▶ _TEKS HALAMAN_:
Herman, sapaan akrabnya, menjelaskan ekses ekonomi di sekitar Jl. dr. Radjiman sifatnya hanya sementara. Ia mencontohkan ruas Jl. dr. Radjiman dari Pasar Kembang hingga Baron yang sebelumnya juga berlaku dua arah sempat menimbulkan resistensi yang tinggi. “Setelah sekian saat, ekonomi di sana juga stabil dan tetap tumbuh. Itu hanya masalah waktu,” jelasnya.

Terkait hasil riset yang menyebabkan penerapan jalan searah dan melawan arus memukul telak perekonomian kawasan bisnis di Laweyan, Herman menyebutkan dinamika dampak sosial ekonomi lalu lintas tidak bisa berdasarkan patokan baku hasil riset. “Jalanan itu dinamis sekali. 30% tidak bisa diprediksi. Kebijakan kami juga sudah melalui kajian dari GIZ, perguruan tinggi, dan pakar transportasi. Tidak spontan,” kata dia.

▶ _BARIS DATA_:

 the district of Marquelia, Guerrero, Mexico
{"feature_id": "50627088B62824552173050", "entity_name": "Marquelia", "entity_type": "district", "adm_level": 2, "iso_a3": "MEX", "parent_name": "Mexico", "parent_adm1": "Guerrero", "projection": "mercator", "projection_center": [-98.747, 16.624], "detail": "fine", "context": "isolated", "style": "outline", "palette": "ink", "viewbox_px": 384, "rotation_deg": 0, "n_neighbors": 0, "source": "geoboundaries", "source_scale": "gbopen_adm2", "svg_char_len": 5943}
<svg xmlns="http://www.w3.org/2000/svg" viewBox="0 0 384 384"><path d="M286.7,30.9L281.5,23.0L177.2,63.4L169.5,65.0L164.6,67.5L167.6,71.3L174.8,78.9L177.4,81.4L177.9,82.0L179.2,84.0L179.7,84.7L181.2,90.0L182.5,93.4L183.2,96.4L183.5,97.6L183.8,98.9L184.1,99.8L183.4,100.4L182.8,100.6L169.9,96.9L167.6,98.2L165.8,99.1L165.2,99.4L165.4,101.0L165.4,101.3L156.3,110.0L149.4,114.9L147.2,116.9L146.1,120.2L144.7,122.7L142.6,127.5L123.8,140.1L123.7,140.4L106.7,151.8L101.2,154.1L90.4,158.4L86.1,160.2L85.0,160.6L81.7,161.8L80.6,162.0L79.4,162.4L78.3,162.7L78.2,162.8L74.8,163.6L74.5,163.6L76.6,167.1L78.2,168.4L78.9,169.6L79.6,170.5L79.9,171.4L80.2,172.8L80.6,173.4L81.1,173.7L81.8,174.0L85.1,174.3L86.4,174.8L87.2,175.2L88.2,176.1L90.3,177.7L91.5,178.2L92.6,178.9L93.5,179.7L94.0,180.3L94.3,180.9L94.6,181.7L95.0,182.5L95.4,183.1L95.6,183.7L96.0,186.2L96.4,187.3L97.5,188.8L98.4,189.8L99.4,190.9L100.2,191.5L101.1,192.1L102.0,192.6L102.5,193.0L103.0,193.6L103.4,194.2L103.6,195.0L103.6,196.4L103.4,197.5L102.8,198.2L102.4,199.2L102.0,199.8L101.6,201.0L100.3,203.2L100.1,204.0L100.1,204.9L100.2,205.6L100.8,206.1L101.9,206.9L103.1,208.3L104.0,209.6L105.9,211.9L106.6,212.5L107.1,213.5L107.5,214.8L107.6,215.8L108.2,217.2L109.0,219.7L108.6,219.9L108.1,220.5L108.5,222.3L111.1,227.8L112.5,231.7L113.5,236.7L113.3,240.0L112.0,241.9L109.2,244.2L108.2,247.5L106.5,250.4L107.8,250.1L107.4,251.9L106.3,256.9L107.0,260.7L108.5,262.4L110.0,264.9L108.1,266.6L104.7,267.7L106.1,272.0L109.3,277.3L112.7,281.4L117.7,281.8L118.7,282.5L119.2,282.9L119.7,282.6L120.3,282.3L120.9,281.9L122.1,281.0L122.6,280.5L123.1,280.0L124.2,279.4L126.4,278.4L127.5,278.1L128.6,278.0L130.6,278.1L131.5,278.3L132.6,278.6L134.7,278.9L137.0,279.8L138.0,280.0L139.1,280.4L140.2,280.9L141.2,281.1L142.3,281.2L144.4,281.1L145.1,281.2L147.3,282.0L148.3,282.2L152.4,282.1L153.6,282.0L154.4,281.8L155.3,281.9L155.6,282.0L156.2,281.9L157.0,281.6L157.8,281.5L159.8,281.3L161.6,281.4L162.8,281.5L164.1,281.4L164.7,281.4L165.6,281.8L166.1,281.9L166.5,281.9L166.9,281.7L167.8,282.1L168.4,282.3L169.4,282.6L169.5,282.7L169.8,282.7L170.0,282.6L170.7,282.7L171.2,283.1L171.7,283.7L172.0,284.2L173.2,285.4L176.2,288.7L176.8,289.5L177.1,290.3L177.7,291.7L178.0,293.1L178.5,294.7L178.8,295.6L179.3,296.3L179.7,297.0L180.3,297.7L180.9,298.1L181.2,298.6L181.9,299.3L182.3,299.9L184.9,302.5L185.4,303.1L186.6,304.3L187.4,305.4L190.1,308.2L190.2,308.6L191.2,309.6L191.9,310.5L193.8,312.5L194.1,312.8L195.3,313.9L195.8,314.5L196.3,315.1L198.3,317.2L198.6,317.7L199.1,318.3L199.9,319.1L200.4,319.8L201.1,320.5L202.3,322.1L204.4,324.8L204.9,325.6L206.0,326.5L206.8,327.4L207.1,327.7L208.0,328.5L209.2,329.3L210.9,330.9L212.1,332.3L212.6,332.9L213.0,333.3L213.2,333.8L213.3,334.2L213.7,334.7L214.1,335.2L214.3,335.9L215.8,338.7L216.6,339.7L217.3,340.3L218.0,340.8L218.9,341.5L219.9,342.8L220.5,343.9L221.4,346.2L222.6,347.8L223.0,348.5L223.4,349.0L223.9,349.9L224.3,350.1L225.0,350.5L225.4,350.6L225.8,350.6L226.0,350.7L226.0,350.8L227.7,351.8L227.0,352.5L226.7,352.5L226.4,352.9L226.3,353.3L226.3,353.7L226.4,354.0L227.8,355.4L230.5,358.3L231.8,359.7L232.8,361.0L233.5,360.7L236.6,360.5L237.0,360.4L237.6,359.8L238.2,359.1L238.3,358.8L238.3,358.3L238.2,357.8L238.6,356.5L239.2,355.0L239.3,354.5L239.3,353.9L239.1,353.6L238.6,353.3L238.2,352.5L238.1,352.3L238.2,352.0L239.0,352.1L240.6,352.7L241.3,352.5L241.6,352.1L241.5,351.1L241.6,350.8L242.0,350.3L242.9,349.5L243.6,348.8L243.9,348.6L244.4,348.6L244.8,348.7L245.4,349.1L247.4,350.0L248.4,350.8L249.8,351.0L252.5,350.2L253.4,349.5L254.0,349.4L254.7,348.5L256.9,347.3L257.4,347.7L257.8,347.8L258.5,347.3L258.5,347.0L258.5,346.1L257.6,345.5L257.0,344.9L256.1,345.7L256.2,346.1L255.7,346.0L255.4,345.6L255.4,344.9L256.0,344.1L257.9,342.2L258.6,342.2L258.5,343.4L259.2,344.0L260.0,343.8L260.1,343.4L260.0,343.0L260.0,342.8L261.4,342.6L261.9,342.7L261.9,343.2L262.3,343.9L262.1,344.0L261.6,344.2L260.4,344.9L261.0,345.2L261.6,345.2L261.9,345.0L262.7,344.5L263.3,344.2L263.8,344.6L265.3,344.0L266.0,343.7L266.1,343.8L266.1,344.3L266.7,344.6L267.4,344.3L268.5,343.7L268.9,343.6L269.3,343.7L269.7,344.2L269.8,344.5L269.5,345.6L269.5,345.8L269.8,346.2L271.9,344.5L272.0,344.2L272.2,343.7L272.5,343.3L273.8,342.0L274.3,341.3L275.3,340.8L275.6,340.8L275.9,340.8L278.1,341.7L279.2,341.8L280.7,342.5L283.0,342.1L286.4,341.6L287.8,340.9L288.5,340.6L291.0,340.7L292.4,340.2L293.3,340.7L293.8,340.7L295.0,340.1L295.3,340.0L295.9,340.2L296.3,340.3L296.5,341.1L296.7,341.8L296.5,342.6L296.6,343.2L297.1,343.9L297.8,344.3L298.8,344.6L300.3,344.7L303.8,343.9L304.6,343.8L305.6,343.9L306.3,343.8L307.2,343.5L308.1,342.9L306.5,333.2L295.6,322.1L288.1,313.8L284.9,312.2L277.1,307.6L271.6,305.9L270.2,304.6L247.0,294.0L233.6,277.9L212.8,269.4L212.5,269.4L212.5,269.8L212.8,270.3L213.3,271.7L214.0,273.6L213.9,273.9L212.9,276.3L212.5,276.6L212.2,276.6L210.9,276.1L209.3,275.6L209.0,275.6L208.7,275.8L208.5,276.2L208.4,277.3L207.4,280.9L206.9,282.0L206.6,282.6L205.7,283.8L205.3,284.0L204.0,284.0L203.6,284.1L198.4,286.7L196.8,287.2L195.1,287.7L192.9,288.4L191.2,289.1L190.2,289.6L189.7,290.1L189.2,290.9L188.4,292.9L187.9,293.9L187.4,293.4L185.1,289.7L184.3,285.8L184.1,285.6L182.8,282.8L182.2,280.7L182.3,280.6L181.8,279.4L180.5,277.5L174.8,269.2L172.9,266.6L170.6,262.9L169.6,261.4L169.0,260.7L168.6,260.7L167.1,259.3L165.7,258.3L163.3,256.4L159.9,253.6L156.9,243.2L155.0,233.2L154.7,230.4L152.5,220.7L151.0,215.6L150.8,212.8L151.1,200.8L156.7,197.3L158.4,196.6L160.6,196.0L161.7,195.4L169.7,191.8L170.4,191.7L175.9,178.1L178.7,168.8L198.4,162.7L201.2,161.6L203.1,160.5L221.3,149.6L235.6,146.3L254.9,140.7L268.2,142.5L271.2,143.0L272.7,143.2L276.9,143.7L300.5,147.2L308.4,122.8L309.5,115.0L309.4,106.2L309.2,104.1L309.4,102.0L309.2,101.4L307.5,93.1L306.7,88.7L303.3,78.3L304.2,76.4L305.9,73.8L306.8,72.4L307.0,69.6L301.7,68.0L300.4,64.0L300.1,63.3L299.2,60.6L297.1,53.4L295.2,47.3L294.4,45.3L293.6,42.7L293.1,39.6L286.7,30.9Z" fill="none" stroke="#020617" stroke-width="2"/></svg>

---

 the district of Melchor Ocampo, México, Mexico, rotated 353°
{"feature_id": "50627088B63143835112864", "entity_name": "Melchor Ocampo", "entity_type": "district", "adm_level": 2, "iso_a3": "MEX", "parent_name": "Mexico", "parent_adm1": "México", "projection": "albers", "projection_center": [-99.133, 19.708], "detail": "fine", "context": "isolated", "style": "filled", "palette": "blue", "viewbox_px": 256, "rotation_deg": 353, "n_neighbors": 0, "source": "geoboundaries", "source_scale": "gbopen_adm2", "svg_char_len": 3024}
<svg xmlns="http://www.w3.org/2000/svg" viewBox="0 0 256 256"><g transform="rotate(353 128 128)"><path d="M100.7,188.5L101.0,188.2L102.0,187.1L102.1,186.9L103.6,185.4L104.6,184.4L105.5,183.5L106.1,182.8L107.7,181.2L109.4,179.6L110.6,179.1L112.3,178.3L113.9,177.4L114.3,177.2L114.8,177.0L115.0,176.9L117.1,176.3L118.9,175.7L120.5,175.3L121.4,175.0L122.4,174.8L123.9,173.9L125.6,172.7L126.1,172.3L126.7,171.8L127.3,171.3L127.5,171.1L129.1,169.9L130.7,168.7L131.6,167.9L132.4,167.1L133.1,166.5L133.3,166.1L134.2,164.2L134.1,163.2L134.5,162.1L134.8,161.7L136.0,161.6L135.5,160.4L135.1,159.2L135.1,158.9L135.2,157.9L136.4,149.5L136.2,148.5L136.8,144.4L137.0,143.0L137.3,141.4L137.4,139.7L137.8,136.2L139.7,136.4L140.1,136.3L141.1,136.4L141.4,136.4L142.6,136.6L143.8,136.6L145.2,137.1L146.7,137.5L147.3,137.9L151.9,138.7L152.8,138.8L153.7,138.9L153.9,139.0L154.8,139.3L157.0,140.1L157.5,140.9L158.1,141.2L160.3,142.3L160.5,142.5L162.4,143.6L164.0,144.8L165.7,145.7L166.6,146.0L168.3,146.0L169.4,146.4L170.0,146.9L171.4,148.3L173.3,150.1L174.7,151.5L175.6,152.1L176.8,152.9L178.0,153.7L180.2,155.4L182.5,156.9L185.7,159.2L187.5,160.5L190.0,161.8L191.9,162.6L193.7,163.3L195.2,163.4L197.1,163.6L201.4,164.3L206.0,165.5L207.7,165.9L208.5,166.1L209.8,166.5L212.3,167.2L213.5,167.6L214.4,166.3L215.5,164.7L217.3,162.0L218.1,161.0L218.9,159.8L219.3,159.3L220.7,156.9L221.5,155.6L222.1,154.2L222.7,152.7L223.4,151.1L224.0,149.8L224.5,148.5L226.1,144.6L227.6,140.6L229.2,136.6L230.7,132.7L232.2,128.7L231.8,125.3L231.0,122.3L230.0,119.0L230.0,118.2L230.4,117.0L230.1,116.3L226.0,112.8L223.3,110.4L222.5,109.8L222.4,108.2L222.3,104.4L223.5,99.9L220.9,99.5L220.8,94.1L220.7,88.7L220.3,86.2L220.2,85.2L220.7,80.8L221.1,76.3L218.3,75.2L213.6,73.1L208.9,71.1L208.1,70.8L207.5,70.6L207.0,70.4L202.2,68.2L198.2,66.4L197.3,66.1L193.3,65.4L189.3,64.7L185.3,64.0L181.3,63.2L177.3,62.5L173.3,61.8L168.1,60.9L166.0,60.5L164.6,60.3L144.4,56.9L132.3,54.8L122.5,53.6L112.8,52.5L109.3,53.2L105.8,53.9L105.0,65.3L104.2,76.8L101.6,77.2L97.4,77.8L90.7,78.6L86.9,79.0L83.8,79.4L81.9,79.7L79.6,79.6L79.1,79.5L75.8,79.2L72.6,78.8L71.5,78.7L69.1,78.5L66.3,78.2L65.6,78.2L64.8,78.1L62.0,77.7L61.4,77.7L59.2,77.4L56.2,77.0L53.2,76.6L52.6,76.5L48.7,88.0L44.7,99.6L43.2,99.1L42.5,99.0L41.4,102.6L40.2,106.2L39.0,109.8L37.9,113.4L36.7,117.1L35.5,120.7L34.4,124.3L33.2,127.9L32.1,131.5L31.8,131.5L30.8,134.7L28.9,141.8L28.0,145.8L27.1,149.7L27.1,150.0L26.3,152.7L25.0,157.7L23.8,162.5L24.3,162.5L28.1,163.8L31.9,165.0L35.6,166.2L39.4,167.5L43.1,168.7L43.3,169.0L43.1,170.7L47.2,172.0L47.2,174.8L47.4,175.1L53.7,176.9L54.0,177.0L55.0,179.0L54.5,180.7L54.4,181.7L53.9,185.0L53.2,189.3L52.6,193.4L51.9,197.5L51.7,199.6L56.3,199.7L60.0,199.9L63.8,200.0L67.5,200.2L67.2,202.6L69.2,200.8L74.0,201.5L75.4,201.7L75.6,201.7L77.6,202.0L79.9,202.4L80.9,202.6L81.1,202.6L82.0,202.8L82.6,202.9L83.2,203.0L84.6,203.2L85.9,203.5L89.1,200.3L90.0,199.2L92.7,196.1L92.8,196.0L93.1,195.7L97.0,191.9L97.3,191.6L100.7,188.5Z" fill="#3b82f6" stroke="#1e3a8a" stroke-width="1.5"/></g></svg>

▶ _TUGAS ANDA_:
1. Terjemahkan kalimat dari teks tentang kebijakan jalan searah di Jl. dr. Radjiman ini ke dalam bahasa Inggris: "Herman, sapaan akrabnya, menjelaskan ekses ekonomi di sekitar Jl. dr. Radjiman sifatnya hanya sementara."
2. Teruskan teks tentang kebijakan jalan searah di Jl. dr. Radjiman dengan menulis bagian berikutnya, dimulai sesudah kalimat terakhirnya.

▶ _JAWABAN TERTULIS_:
1. Herman, as he is familiarly known, explained that the economic side effects around Jl. dr. Radjiman are only temporary.

2.
Menurut Herman, langkah penerapan kebijakan jalan searah dan melawan arus bagi angkutan umum di jalan searah diambil pemerintah untuk melaksanakan amanat UU No.22/2009 tentang lalu lintas dan angkutan jalan. “Ini semua bagian dari tanggung jawab pemerintah. Ke depan kami akan mengevaluasi pemarkaan, rambu, dan kebijakan lain untuk mengakomodasi kepentingan masyarakat,” kata dia.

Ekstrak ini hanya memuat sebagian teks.